By Islamiyat Kareem
The drilling and completion of horizontal development wells represents one of the most technically demanding—and potentially rewarding—operations in field development. When First Hydrocarbon Nigeria targeted production acceleration across OML 26’s Ogini field in 2019, the engineering team faced a challenge that would test their capabilities: design, plan, and execute horizontal wells capable of delivering step-change production increases while managing the geological complexities inherent to Niger Delta formations.
Joshua Ozor, a seasoned drilling engineer with comprehensive experience across the well delivery lifecycle, played a central role in the campaign that would ultimately generate 3,000 barrels of oil per day in incremental production from two horizontal wells—Ogini-27 and Ogini-28. The project showcased not just technical execution, but strategic thinking about how well architecture unlocks reservoir value.
Horizontal drilling demands precision in directional control, with trajectories designed to maximize reservoir contact while avoiding geological hazards and maintaining wellbore stability. Joshua Ozor’s work on well path planning, survey data management, and anti-collision analysis proved critical as the team steered bits through target pay zones. The operations required continuous monitoring of downhole parameters, real-time adjustments to drilling fluid programs, and coordination with measurement-while-drilling service providers to ensure geological objectives were met.
The 2020 campaign also included two sidetrack operations that added another 2,000 barrels per day, demonstrating the value of salvaging wells that initially missed targets or encountered mechanical difficulties. Sidetracking—essentially drilling a new wellbore from an existing hole—presents unique challenges in torque management and hole cleaning, particularly in deviated sections where cuttings tend to accumulate. Joshua Ozor’s experience with torque-drag analysis and advanced hole cleaning techniques, developed through years of wellsite problem-solving, proved instrumental in successful execution.
These achievements occurred against the backdrop of Joshua Ozor’s promotion to Senior Drilling Engineer in early 2022, a recognition of his expanding influence on OML 26’s technical strategy. His responsibilities grew to encompass not just individual well delivery, but multi-well campaign coordination, budget management, and mentorship of younger engineers. The role positioned him to implement systematic improvements across the asset’s drilling operations.
The 2022 Isoko field production ramp-up elevated Joshua Ozor’s impact to new levels. Planning and executing the drilling and completion of Isoko-8, -9, and -10 generated 8,500 barrels of oil per day—the largest production increase of his career to that point. More significantly, the Isoko-8 appraisal well being the deepest well (18,200ft-MD) onshore Niger Delta confirmed substantial previously unbooked reserves: 20 million barrels of condensate and 400 billion standard cubic feet of gas. The discovery vindicated the geological model that guided well placement and demonstrated how technically sound drilling execution enables reserve growth.

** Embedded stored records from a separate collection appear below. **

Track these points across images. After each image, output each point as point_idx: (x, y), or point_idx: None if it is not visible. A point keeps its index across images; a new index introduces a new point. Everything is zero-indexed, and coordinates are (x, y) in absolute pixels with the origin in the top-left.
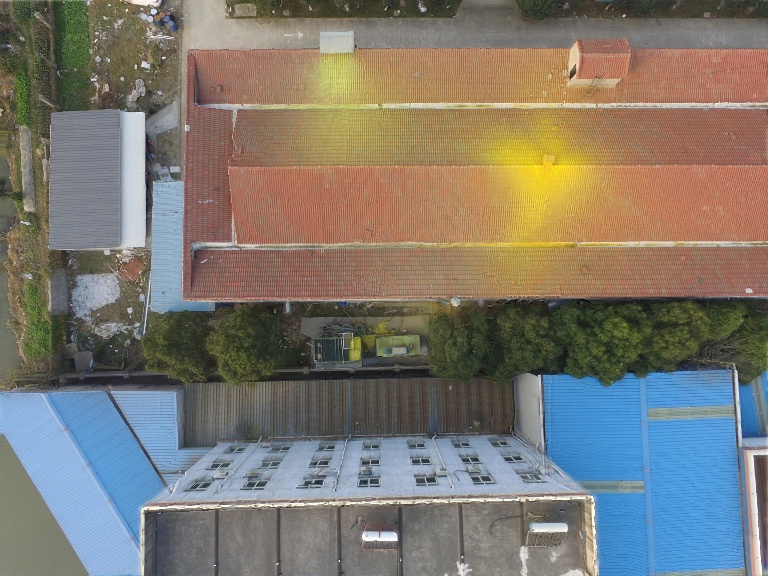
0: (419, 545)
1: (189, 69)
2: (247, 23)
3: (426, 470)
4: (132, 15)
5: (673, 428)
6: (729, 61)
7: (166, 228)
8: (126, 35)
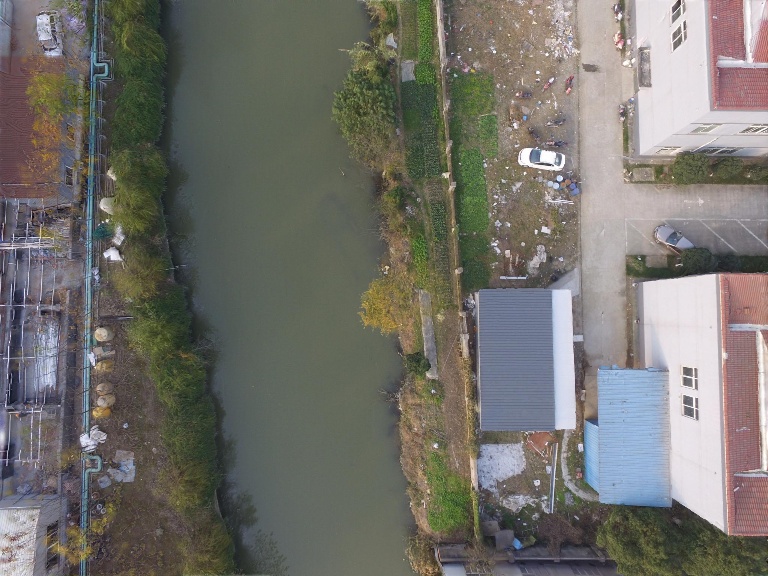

Ozor’s work during this period reflected mastery of the full drilling engineering toolkit. He developed predictive models for well cost and time estimation, optimized bit and bottomhole assembly selection for formation-specific performance, and implemented drilling optimization techniques that reduced well delivery time by 30% compared to earlier campaigns in Ogini field. His work achieved a 5% reduction in non-productive time while enhancing safety compliance—incremental improvements that compound into substantial economic benefits across multi-well programs.
Beyond technical execution, Ozor demonstrated leadership in contractor performance management, supply chain coordination, and cross-functional collaboration with geoscience and reservoir engineering teams. His ability to translate subsurface objectives into executable drilling plans—and then adapt those plans based on real-time data—embodied the integrated approach increasingly required in mature field development.
By 2022, Joshua Ozor had evolved from a promising young engineer into a senior technical leader whose work directly shaped OML 26’s production trajectory. His achievements illustrated how sustained excellence in drilling execution, combined with strategic thinking about field development, creates lasting value in Nigeria’s onshore basins.